COBISS.SI-ID: 51050338
The monograph is the outcome of several years of research of mediaeval Pali Buddhist commentarial literature, focusing on rare Pali sub-commentaries from Burma and Sri Lanka which have been ignored or considered lost by modern Pali scholarship. These texts—still extant in manuscript form—are an important missing link in Pali textual transmission. The authors’ recent discovery of the old Anguttara-sub-commentary in Burma/Myanmar, a text previously considered either lost or non-existent (a palm leaf manuscripts of this text was held in Universities Central Library, Yangon) throws completely new light on the development of Pali literature. A microfilm of the manuscript of the Anguttara Nikaya Puranatika was obtained in Burma and served as the basis of this monograph. The discovery of this manuscript essentially changed our understanding of mediaeval Pali tradition and showed many aspects of Theravada Buddhism unknown before, e.g. the manuscript often suggests different readings for the commentaries, gives different lists of Buddha’s disciples, criticises earlier commentators etc.

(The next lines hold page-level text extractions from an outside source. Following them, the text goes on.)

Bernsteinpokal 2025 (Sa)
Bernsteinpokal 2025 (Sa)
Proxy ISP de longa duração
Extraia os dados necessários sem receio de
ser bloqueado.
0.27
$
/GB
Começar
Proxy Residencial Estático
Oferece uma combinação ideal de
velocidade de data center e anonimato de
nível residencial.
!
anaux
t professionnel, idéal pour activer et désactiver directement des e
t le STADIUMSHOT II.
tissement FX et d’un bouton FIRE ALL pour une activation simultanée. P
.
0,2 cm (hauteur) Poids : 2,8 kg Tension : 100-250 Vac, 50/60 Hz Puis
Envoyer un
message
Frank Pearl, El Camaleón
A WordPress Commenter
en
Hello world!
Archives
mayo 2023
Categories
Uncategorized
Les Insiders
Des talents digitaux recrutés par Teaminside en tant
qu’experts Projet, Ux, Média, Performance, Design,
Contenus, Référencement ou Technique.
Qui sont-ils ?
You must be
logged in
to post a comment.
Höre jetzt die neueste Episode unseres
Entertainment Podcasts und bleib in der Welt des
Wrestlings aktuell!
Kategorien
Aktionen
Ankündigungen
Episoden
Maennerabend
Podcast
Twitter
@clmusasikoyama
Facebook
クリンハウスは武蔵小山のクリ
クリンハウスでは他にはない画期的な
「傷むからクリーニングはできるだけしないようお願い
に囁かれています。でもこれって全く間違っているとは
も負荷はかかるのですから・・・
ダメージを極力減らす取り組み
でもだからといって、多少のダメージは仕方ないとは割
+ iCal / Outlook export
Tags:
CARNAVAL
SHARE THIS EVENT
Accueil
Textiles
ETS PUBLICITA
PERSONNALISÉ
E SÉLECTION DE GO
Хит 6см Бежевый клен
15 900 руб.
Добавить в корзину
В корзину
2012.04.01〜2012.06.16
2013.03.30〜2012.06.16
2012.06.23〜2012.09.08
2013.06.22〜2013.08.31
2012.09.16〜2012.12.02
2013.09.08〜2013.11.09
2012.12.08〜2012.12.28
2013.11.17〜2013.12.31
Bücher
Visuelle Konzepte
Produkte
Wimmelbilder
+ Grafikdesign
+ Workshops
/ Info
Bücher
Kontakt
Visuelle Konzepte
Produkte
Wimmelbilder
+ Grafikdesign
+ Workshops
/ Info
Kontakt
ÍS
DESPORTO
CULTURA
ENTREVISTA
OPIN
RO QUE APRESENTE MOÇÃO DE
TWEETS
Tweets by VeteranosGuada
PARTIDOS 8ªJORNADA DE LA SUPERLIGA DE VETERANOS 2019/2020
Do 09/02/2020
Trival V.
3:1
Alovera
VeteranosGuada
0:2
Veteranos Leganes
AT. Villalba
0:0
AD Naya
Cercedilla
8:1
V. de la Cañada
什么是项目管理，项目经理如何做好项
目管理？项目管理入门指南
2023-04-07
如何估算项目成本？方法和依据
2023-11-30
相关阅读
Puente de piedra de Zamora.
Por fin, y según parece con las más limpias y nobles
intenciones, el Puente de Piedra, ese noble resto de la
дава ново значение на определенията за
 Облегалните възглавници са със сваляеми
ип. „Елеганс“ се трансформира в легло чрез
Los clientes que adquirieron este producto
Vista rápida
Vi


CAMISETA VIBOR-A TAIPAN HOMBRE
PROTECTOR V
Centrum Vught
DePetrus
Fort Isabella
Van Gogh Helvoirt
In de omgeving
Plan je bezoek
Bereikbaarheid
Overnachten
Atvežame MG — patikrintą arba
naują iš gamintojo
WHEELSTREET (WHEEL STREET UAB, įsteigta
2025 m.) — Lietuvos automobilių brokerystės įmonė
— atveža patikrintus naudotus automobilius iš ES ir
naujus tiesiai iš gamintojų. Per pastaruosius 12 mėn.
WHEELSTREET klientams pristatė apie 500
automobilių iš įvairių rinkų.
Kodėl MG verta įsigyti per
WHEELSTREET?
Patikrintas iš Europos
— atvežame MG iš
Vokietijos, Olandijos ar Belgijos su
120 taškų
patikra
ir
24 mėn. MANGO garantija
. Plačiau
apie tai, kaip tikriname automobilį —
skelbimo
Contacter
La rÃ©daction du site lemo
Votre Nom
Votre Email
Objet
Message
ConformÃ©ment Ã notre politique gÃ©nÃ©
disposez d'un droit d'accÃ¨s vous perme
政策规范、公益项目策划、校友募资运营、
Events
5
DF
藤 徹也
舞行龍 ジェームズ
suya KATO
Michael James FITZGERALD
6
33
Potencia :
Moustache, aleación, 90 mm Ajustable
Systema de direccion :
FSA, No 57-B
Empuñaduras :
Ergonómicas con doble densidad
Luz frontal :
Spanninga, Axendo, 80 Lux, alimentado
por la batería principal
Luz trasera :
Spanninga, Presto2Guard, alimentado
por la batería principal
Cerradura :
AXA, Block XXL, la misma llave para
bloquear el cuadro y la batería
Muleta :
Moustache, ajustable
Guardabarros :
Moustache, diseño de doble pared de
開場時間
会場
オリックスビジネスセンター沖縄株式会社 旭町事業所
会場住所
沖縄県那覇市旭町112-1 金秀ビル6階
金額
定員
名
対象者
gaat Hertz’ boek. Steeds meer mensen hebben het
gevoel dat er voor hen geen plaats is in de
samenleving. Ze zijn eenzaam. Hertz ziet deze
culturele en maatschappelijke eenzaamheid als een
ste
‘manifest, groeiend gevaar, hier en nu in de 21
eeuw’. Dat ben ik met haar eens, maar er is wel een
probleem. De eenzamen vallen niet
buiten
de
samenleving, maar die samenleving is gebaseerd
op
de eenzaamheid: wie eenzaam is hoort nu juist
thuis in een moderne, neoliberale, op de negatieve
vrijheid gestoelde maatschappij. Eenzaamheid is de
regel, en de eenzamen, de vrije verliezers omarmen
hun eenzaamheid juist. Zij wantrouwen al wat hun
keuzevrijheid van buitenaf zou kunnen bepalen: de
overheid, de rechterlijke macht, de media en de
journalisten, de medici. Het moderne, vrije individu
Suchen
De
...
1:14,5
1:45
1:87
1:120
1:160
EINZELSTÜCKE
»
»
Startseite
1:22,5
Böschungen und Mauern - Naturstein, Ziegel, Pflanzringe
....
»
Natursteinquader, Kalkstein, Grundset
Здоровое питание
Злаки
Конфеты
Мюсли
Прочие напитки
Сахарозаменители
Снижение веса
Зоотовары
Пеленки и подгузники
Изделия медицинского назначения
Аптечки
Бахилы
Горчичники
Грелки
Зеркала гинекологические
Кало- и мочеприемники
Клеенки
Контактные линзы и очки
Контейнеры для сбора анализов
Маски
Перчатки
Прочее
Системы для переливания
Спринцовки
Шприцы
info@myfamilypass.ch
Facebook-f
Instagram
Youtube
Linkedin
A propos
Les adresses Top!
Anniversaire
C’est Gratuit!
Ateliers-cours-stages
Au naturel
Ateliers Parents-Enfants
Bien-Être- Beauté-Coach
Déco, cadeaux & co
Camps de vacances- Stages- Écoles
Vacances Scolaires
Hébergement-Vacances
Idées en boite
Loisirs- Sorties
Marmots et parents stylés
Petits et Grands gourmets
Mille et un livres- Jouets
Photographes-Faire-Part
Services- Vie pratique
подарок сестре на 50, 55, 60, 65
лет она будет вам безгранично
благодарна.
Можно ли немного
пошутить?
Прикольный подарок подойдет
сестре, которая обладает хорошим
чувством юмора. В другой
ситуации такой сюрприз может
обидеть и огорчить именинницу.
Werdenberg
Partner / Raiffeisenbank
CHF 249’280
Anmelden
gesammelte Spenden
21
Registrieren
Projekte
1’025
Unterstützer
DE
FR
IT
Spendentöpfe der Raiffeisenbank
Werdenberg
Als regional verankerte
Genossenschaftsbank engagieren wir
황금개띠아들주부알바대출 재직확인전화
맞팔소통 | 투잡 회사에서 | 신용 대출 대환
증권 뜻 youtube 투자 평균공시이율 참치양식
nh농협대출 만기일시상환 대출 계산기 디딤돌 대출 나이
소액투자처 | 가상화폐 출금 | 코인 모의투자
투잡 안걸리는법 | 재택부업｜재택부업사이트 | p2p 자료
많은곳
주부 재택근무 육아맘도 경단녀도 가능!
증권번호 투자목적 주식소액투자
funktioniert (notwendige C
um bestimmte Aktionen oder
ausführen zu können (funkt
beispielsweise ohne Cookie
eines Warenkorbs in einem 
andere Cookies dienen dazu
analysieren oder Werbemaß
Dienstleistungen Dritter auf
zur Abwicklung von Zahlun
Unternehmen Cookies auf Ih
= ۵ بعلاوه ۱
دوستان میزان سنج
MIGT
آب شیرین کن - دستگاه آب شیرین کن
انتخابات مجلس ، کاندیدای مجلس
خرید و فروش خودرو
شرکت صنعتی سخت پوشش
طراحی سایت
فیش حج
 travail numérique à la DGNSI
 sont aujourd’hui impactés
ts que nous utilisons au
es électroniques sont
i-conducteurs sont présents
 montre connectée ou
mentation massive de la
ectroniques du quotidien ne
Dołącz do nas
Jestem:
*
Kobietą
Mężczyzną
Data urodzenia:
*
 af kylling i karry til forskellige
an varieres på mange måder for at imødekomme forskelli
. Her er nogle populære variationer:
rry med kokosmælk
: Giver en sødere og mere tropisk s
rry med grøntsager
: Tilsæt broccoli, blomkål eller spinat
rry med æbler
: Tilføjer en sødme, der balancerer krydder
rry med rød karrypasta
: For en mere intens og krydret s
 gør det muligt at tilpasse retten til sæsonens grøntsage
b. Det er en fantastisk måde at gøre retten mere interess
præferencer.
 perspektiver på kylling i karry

The monograph includes a critical edition of this manuscript with extensive notes, where the text is analysed by applying comparative and philological methods. This is the first systematic comparative analysis of these rare manuscripts in the wider context of Theravada Buddhist tradition. The manuscript sources combined with the available printed editions showed a radically different structure of the sub-commentaries on the first four nikayas: instead of one set of sub-commentaries, as previously accepted, two different sets were in fact compiled at least three centuries apart—and they are still in existence at present. These texts are a very important missing link in Pali textual transmission and give us new information about the transmission of Pali canon over a period of more than three hundred years which has not been researched before. This research is a beginning of a new direction in Buddhist studies which will radically re-examine the beliefs and ideas about Buddhism that were developed in the 19th and 20th centuries.